» Directions for this task
Every word in the data below belongs in your copy, exactly as given; the pictures do not.

» Available data
-.-.-

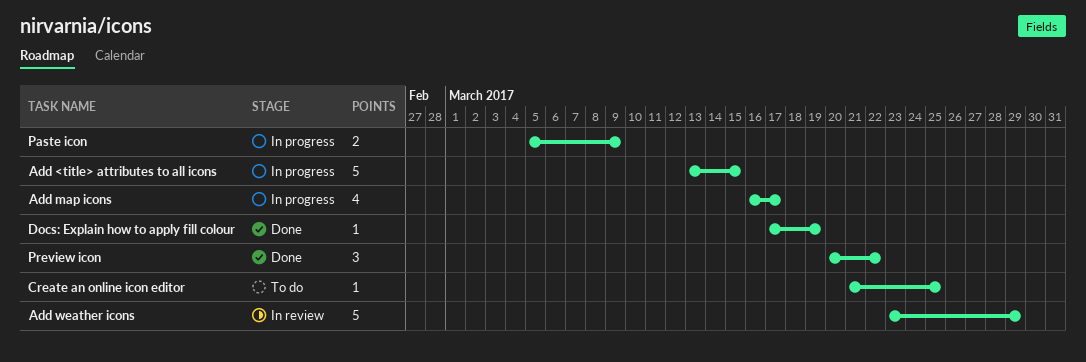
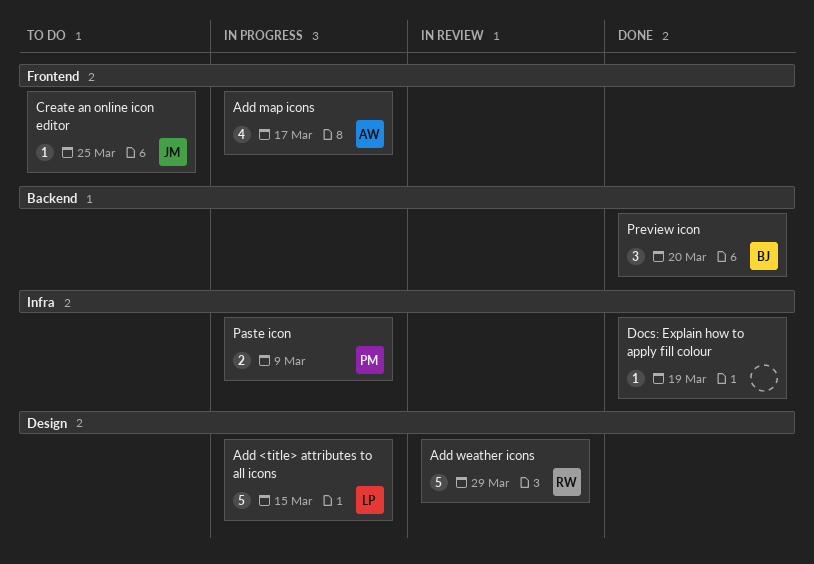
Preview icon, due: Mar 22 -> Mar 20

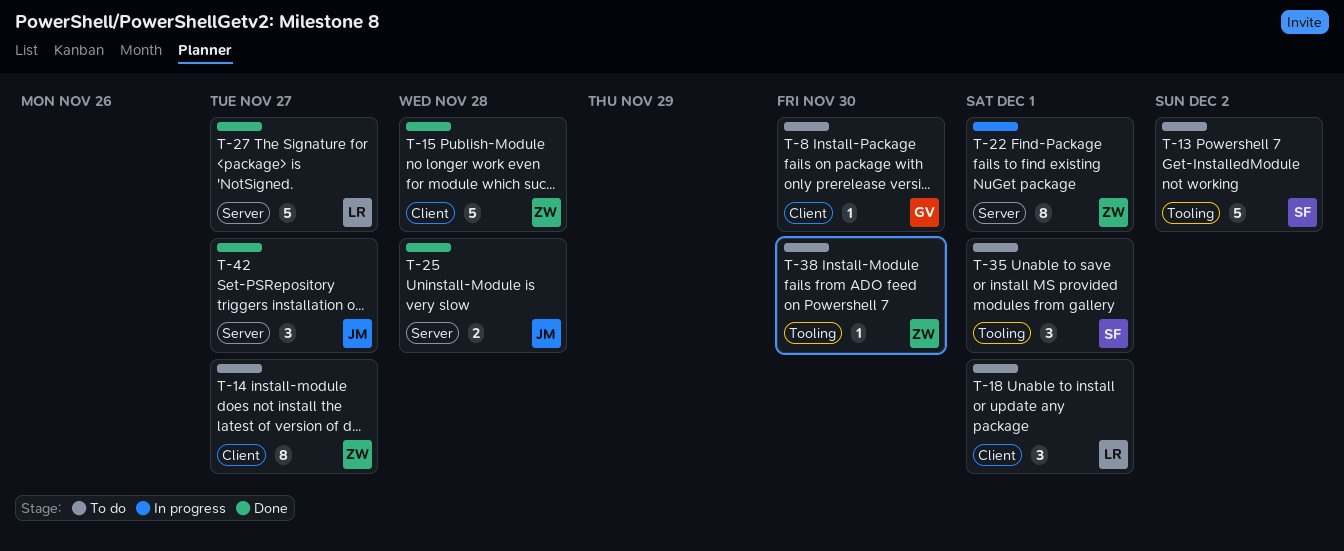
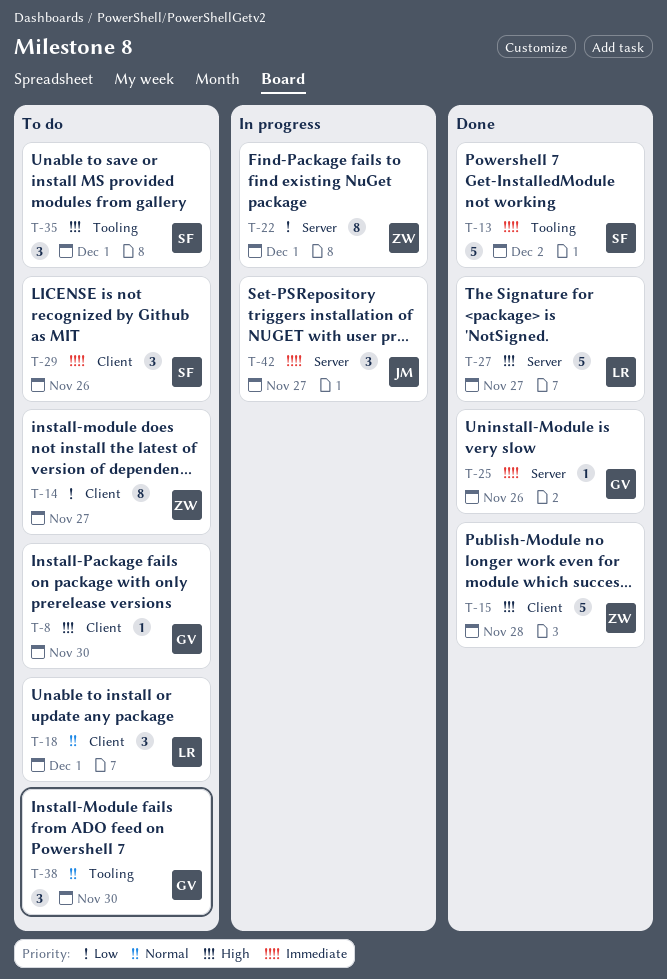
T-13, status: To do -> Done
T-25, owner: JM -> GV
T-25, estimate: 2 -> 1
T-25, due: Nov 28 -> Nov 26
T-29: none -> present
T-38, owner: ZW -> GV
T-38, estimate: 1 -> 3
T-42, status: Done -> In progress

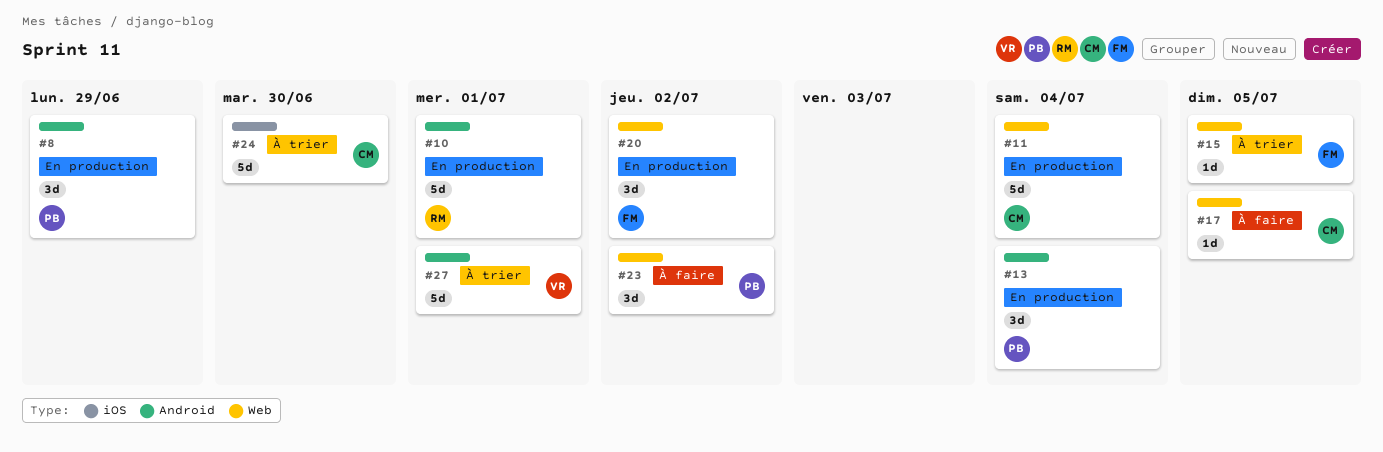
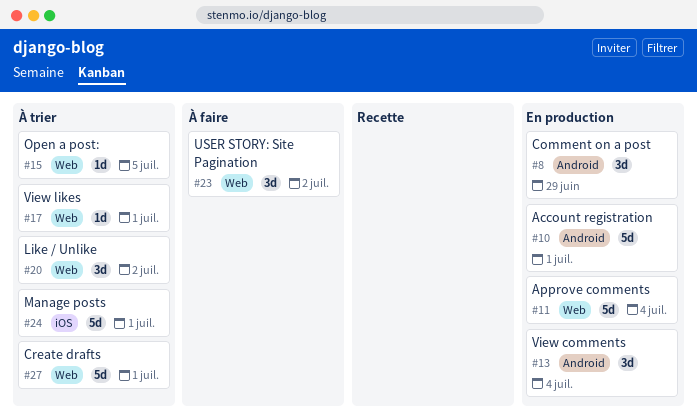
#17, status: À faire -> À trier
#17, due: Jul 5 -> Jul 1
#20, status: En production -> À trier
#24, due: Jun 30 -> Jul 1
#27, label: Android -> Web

-.-.-

» Task solution
Preview icon, due: Mar 22 -> Mar 20

T-13, status: To do -> Done
T-25, owner: JM -> GV
T-25, estimate: 2 -> 1
T-25, due: Nov 28 -> Nov 26
T-29: none -> present
T-38, owner: ZW -> GV
T-38, estimate: 1 -> 3
T-42, status: Done -> In progress

#17, status: À faire -> À trier
#17, due: Jul 5 -> Jul 1
#20, status: En production -> À trier
#24, due: Jun 30 -> Jul 1
#27, label: Android -> Web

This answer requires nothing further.